I would be careful to not think of these things in terms of, "he's either telling the truth, or lying." No. Someone can speak the truth of what they believe, and be fully convinced of it. But ultimately, that is their
perception and
interpretation of what they experienced. We all do that with all our experiences. It does not make that the one and only possible way to understand it for others, without them being accused of calling that person a liar. I don't doubt he believed what he did. I also recognize that how he believed what he did was a product of who he was, where he was in history, the cuture, the language, the symbol sets, and so forth. His was one perception of Truth. I have another perception of it.
The Baha'i Faith has retained it's unity over the last 150 years.
The Mormon church has been around for quite awhile too and going strong. Does this mean we should believe God lives on a planet near the star Kolob in the Beetlejuice constellation? A well organized institution speaks more about the skills of the administrators, rather than a seal of Divine sanction.
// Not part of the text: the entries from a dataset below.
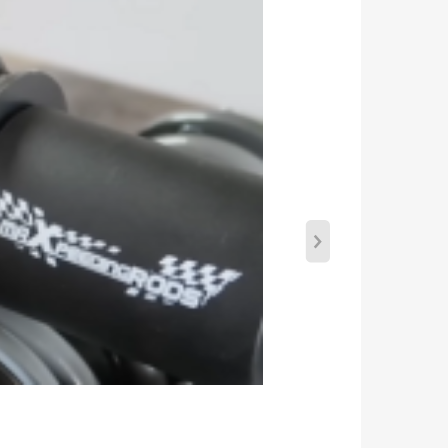
e modificaciones de vehículos.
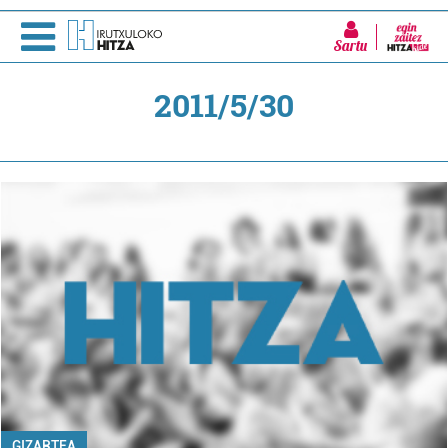
Sartu
2011/5/30
GIZARTEA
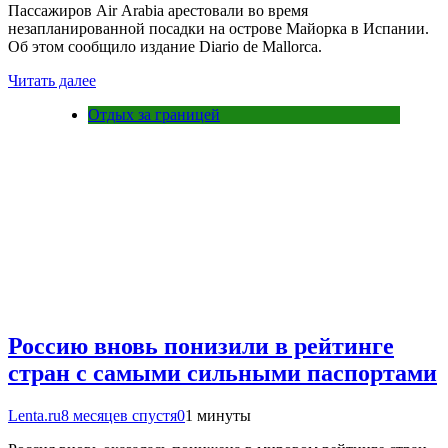
Пассажиров Air Arabia арестовали во время
незапланированной посадки на острове Майорка в Испании.
Об этом сообщило издание Diario de Mallorca.
Читать далее
Отдых за границей
Россию вновь понизили в рейтинге
стран с самыми сильными паспортами
Lenta.ru
8 месяцев спустя
0
1 минуты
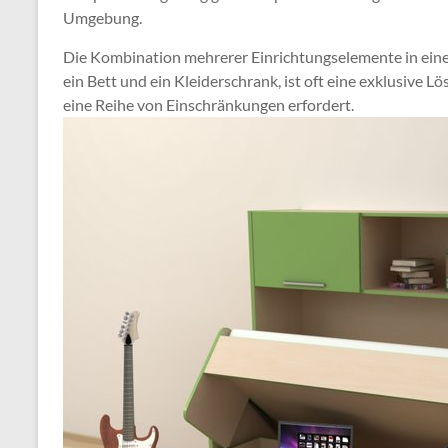
Umgebung.
Die Kombination mehrerer Einrichtungselemente in einem
ein Bett und ein Kleiderschrank, ist oft eine exklusive Lö
eine Reihe von Einschränkungen erfordert.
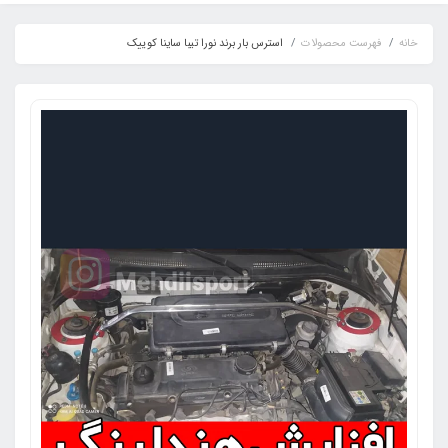
خانه
فهرست محصولات
استرس بار برند نورا تیبا ساینا کوییک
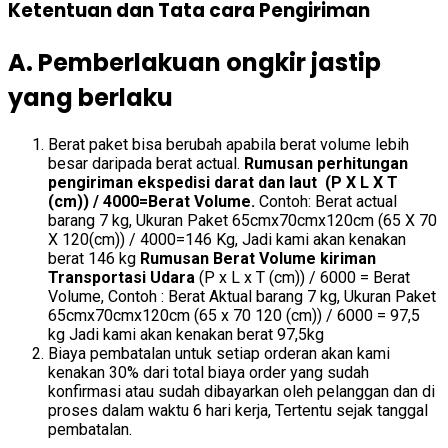
Ketentuan dan Tata cara Pengiriman
A. Pemberlakuan ongkir jastip
yang berlaku
Berat paket bisa berubah apabila berat volume lebih
besar daripada berat actual.
Rumusan perhitungan
pengiriman ekspedisi darat dan laut (P X L X T
(cm)) / 4000=Berat Volume.
Contoh: Berat actual
barang 7 kg, Ukuran Paket 65cmx70cmx120cm (65 X 70
X 120(cm)) / 4000=146 Kg, Jadi kami akan kenakan
berat 146 kg
Rumusan Berat Volume kiriman
Transportasi Udara
(P x L x T (cm)) / 6000 = Berat
Volume, Contoh : Berat Aktual barang 7 kg, Ukuran Paket
65cmx70cmx120cm (65 x 70 120 (cm)) / 6000 = 97,5
kg Jadi kami akan kenakan berat 97,5kg
Biaya pembatalan untuk setiap orderan akan kami
kenakan 30% dari total biaya order yang sudah
konfirmasi atau sudah dibayarkan oleh pelanggan dan di
proses dalam waktu 6 hari kerja, Tertentu sejak tanggal
pembatalan.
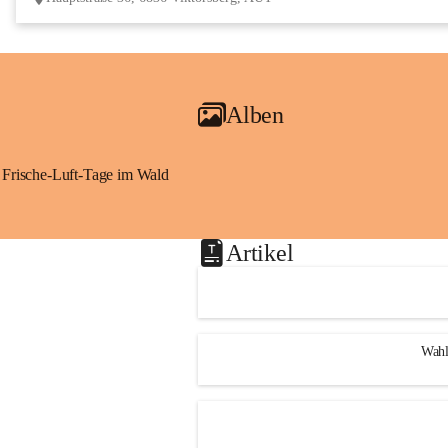
Alben
Frische-Luft-Tage im Wald
Artikel
Wahl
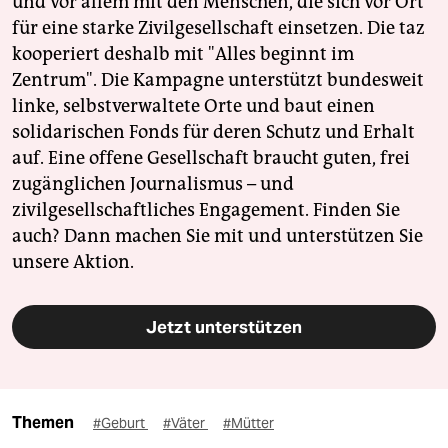
und vor allem mit den Menschen, die sich vor Ort
für eine starke Zivilgesellschaft einsetzen. Die taz
kooperiert deshalb mit "Alles beginnt im
Zentrum". Die Kampagne unterstützt bundesweit
linke, selbstverwaltete Orte und baut einen
solidarischen Fonds für deren Schutz und Erhalt
auf. Eine offene Gesellschaft braucht guten, frei
zugänglichen Journalismus – und
zivilgesellschaftliches Engagement. Finden Sie
auch? Dann machen Sie mit und unterstützen Sie
unsere Aktion.
Jetzt unterstützen
Themen
#Geburt
#Väter
#Mütter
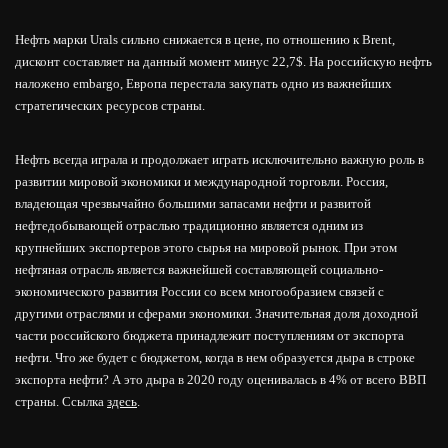
Нефть марки Urals сильно снижается в цене, по отношению к Brent,
дисконт составляет на данный момент минус 22,7$. На российскую нефть
наложено embargo, Европа перестала закупать одно из важнейших
стратегических ресурсов страны.
Нефть всегда играла и продолжает играть исключительно важную роль в
развитии мировой экономики и международной торговли. Россия,
владеющая чрезвычайно большими запасами нефти и развитой
нефтедобывающей отраслью традиционно является одним из
крупнейших экспортеров этого сырья на мировой рынок. При этом
нефтяная отрасль является важнейшей составляющей социально-
экономического развития России со всем многообразием связей с
другими отраслями и сферами экономики. Значительная доля доходной
части российского бюджета принадлежит поступлениям от экспорта
нефти. Что же будет с бюджетом, когда в нем образуется дыра в строке
экспорта нефти? А это дыра в 2020 году оценивалась в 4% от всего ВВП
страны. Ссылка
здесь
.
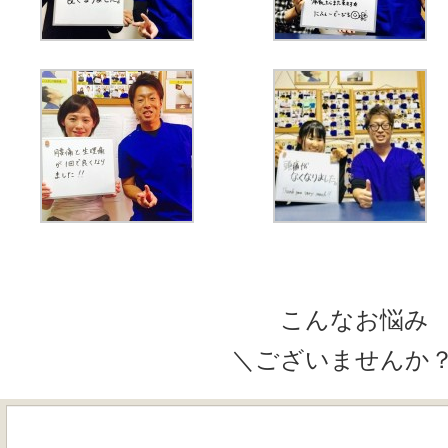
こんなお悩み
＼ございませんか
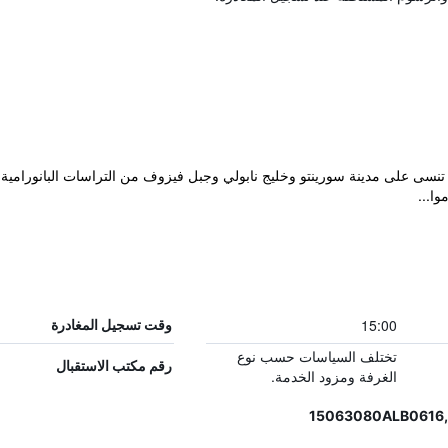
Residence Le T بإطلالات لا تنسى على مدينة سورينتو وخليج نابولي وجبل فيزوف من التراسات
وا...
15:00
وقت تسجيل المغادرة
تختلف السياسات حسب نوع
رقم مكتب الاستقبال
الغرفة ومزود الخدمة.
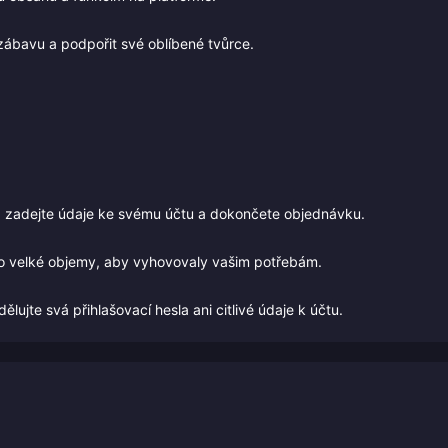
 zábavu a podpořit své oblíbené tvůrce.
, zadejte údaje ke svému účtu a dokončete objednávku.
po velké objemy, aby vyhovovaly vašim potřebám.
ujte svá přihlašovací hesla ani citlivé údaje k účtu.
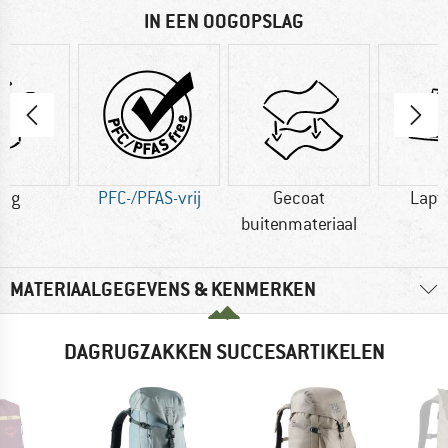
IN EEN OOGOPSLAG
0 g
PFC-/PFAS-vrij
Gecoat
Lapt
buitenmateriaal
MATERIAALGEGEVENS & KENMERKEN
DAGRUGZAKKEN SUCCESARTIKELEN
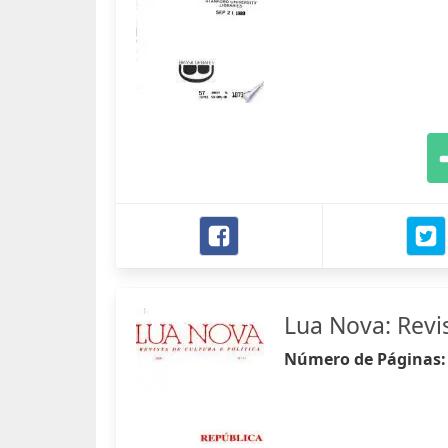
Lua Nova: Revis
Número de Páginas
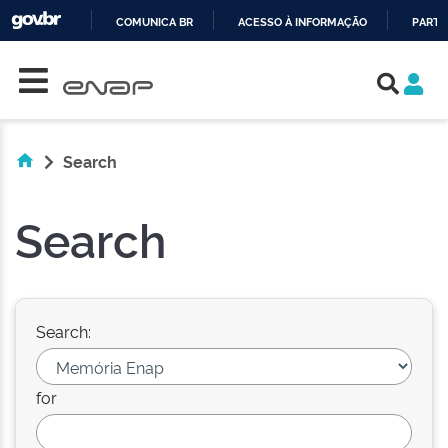
COMUNICA BR
ACESSO À INFORMAÇÃO
PARTI
Skip navigation
IR
PARA
O
CONTEÚDO
Search
Search
Search:
for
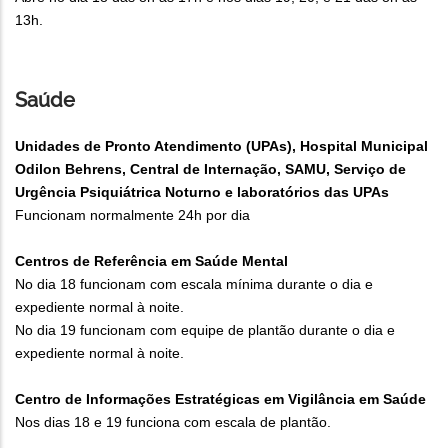
13h.
Saúde
Unidades de Pronto Atendimento (UPAs), Hospital Municipal
Odilon Behrens, Central de Internação, SAMU, Serviço de
Urgência Psiquiátrica Noturno e laboratórios das UPAs
Funcionam normalmente 24h por dia
Centros de Referência em Saúde Mental
No dia 18 funcionam com escala mínima durante o dia e
expediente normal à noite.
No dia 19 funcionam com equipe de plantão durante o dia e
expediente normal à noite.
Centro de Informações Estratégicas em Vigilância em Saúde
Nos dias 18 e 19 funciona com escala de plantão.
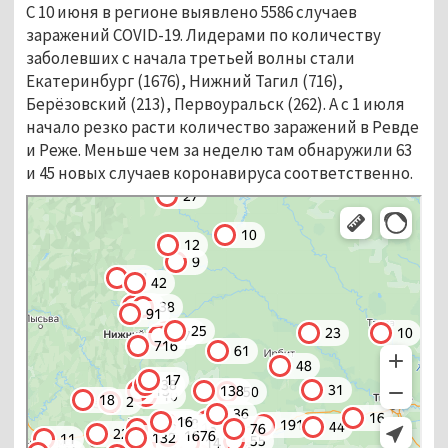
С 10 июня в регионе выявлено 5586 случаев
заражений COVID-19. Лидерами по количеству
заболевших с начала третьей волны стали
Екатеринбург (1676), Нижний Тагил (716),
Берёзовский (213), Первоуральск (262). А с 1 июля
начало резко расти количество заражений в Ревде
и Реже. Меньше чем за неделю там обнаружили 63
и 45 новых случаев коронавируса соответственно.
Яндекс.Карты
Яндекс.Карты — транспорт, навигация, поиск мест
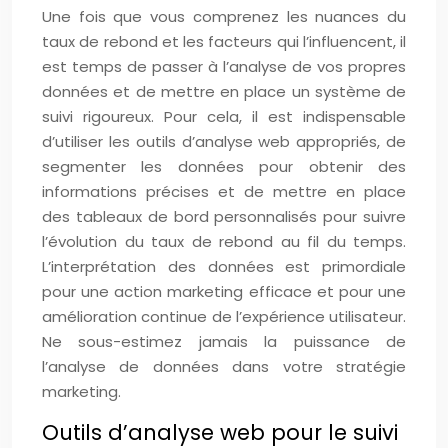
Une fois que vous comprenez les nuances du
taux de rebond et les facteurs qui l’influencent, il
est temps de passer à l’analyse de vos propres
données et de mettre en place un système de
suivi rigoureux. Pour cela, il est indispensable
d’utiliser les outils d’analyse web appropriés, de
segmenter les données pour obtenir des
informations précises et de mettre en place
des tableaux de bord personnalisés pour suivre
l’évolution du taux de rebond au fil du temps.
L’interprétation des données est primordiale
pour une action marketing efficace et pour une
amélioration continue de l’expérience utilisateur.
Ne sous-estimez jamais la puissance de
l’analyse de données dans votre stratégie
marketing.
Outils d’analyse web pour le suivi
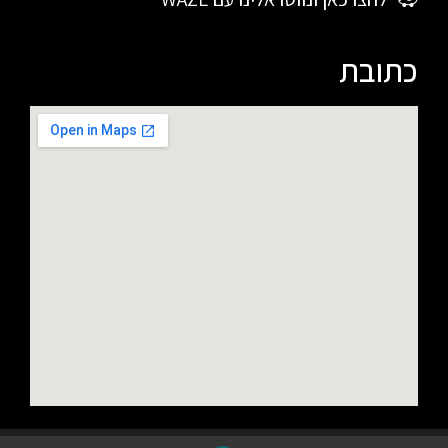
כתובת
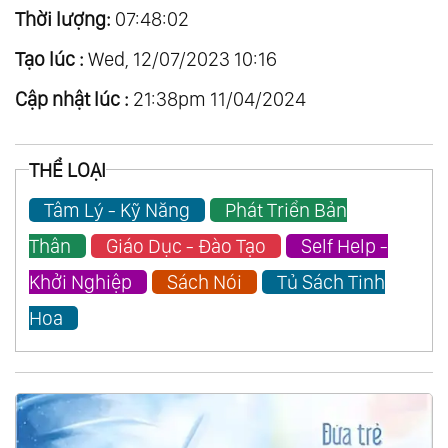
Thời lượng:
07:48:02
Tạo lúc :
Wed, 12/07/2023 10:16
Cập nhật lúc :
21:38pm 11/04/2024
THỂ LOẠI
Tâm Lý - Kỹ Năng
Phát Triển Bản
Thân
Giáo Dục - Đào Tạo
Self Help -
Khởi Nghiệp
Sách Nói
Tủ Sách Tinh
Hoa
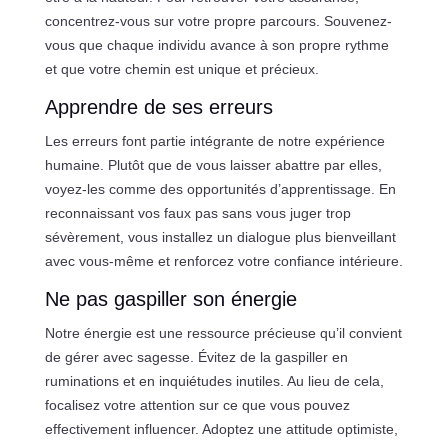
concentrez-vous sur votre propre parcours. Souvenez-
vous que chaque individu avance à son propre rythme
et que votre chemin est unique et précieux.
Apprendre de ses erreurs
Les erreurs font partie intégrante de notre expérience
humaine. Plutôt que de vous laisser abattre par elles,
voyez-les comme des opportunités d’apprentissage. En
reconnaissant vos faux pas sans vous juger trop
sévèrement, vous installez un dialogue plus bienveillant
avec vous-même et renforcez votre confiance intérieure.
Ne pas gaspiller son énergie
Notre énergie est une ressource précieuse qu’il convient
de gérer avec sagesse. Évitez de la gaspiller en
ruminations et en inquiétudes inutiles. Au lieu de cela,
focalisez votre attention sur ce que vous pouvez
effectivement influencer. Adoptez une attitude optimiste,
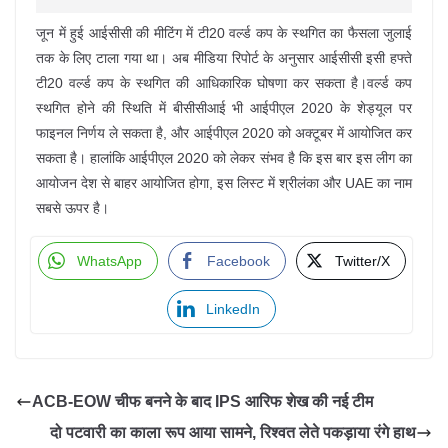
जून में हुई आईसीसी की मीटिंग में टी20 वर्ल्ड कप के स्थगित का फैसला जुलाई
तक के लिए टाला गया था। अब मीडिया रिपोर्ट के अनुसार आईसीसी इसी हफ्ते
टी20 वर्ल्ड कप के स्थगित की आधिकारिक घोषणा कर सकता है।वर्ल्ड कप
स्थगित होने की स्थिति में बीसीसीआई भी आईपीएल 2020 के शेड्यूल पर
फाइनल निर्णय ले सकता है, और आईपीएल 2020 को अक्टूबर में आयोजित कर
सकता है। हालांकि आईपीएल 2020 को लेकर संभव है कि इस बार इस लीग का
आयोजन देश से बाहर आयोजित होगा, इस लिस्ट में श्रीलंका और UAE का नाम
सबसे ऊपर है।
WhatsApp
Facebook
Twitter/X
LinkedIn
ACB-EOW चीफ बनने के बाद IPS आरिफ शेख की नई टीम
दो पटवारी का काला रूप आया सामने, रिश्वत लेते पकड़ाया रंगे हाथ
That is where are now. We have no clergy and everybody has the right to understand the Writings for himself, but not to impose their understanding upon others.
Which is interesting. Then how is I have been told by several Baha'i', that your thoughts can never disagree with the writings of Baha'u'llah? Someone somewhere must deciding for you, and others, what they mean. So, I'd call that a subtle, such as "the traditional understanding", but a very, very real imposing of an understanding on you - an understanding you're not allowed to differ from, an understanding that keeps you in line, that keeps the organization together. It must be quite strong a force, indeed.
So I don't accept that people are truly free to question everything. That has always smelled suspect to me, and this is probably why. The social pressure to stay close to the "acceptable" views must be strong. I'd find this horribly stifling for me, and one of the underlying reasons I started this thread to examine. Hmmm, I think this answers a lot for me. Putting God into a religious box is death to me at this point.
I should add, at an earlier point in my life, that box seemed appealing. I suppose only to realize it did not provide the answers I hoped for, in the way I was hoping for them; to just be simply told what is true by authorities outside myself, rather than it being a process of unfolding, which required my
participation in that unfolding. Truth becomes a
discovery, rather than a memorization of something someone else told you that your should believe in. Belief and knowing are two very different things.
Interesting thoughts to myself just processing aloud. Interesting. It does actually help me understand the appeal of these prophets to others. Ultimately though, you have to find it in yourself, not others.